# Additional Music, what does that mean?



## Tony112 (Mar 24, 2009)

Hola

Here is something I don't understand, on a lot of soundtracks reviews, I read Additional Music e.g. Klaus badelt or somene else.

And the main composer is e.g. Hans Zimmer.

Could someone please explain to me what additional music means in a score?

Does this have anything to do with contract or so?


----------



## Waywyn (Mar 24, 2009)

Well, I would say it's pretty simple, no?

Zimmer e.g. did the music for a score and Badelt did additional music.
So basically as I would do music for a game and I would hire you to do additional music for me.


----------



## Tony112 (Mar 24, 2009)

haha yeah that I understand, but a buddy of mine confused me a little bit, he said, that a lot of the time, the main composers let their assistants/co composers let do all the composing, but on the score they would then put e.g. Hans Zimmer instead of Klaus Badelt.

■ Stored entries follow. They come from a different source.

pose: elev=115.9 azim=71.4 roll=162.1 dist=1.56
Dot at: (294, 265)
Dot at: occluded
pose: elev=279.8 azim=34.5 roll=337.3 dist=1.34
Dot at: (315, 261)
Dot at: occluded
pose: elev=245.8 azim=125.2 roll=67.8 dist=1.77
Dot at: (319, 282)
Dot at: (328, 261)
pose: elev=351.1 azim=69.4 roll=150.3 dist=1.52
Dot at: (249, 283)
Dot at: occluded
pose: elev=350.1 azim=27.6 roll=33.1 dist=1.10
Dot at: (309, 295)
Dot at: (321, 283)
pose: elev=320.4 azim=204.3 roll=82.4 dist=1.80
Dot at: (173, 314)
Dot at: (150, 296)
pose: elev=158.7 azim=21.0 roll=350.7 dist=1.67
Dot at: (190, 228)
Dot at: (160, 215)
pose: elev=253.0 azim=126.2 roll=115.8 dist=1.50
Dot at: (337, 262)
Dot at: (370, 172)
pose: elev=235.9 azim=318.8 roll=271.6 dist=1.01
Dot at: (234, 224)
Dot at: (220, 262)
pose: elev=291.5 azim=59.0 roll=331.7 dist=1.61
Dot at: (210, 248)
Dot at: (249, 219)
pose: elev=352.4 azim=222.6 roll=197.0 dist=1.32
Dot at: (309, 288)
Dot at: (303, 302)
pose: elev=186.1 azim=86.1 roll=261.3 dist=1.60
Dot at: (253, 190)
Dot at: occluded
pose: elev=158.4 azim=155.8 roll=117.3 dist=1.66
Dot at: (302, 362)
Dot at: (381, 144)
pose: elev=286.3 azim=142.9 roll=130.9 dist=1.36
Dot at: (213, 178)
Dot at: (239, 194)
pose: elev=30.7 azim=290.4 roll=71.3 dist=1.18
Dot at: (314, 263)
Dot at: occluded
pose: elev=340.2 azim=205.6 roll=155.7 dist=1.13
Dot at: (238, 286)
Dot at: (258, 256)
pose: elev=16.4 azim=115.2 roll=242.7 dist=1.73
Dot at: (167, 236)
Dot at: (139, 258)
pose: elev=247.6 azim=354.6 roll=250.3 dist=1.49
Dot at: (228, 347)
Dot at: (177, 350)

he told me that's why Klaus badelt left Remote control, he didn't agree with Zimmer about the Pirates themes??? :shock: 

Is this true?


----------



## germancomponist (Mar 25, 2009)

johncarter @ Wed Mar 25 said:


> .....Many big guys in hollywood dont credit their orchestrators or ghost writers !



True, and not only in Hollywood! o-[][]-o


----------



## Tony112 (Mar 25, 2009)

Thanks john for your detailed explanation.


----------



## Daniel James (Mar 25, 2009)

Sometimes the additional music people end up doing more of the score than the credited composer.

On the soundtrack to the game Metal Gear Solid 4 Harry Gregson Williams is the credited composer but only did 2 of the tracks from the score (of over 50 tracks).

I remember hearing an interview with Harry Gregson Williams again where he talks about working with Zimmer. Zimmer turned to Harry and said 'do you want to do this score?'....'the credit will be music but Hans Zimmer but do you want to do it, im too busy'

Fun stuff.

Dan


----------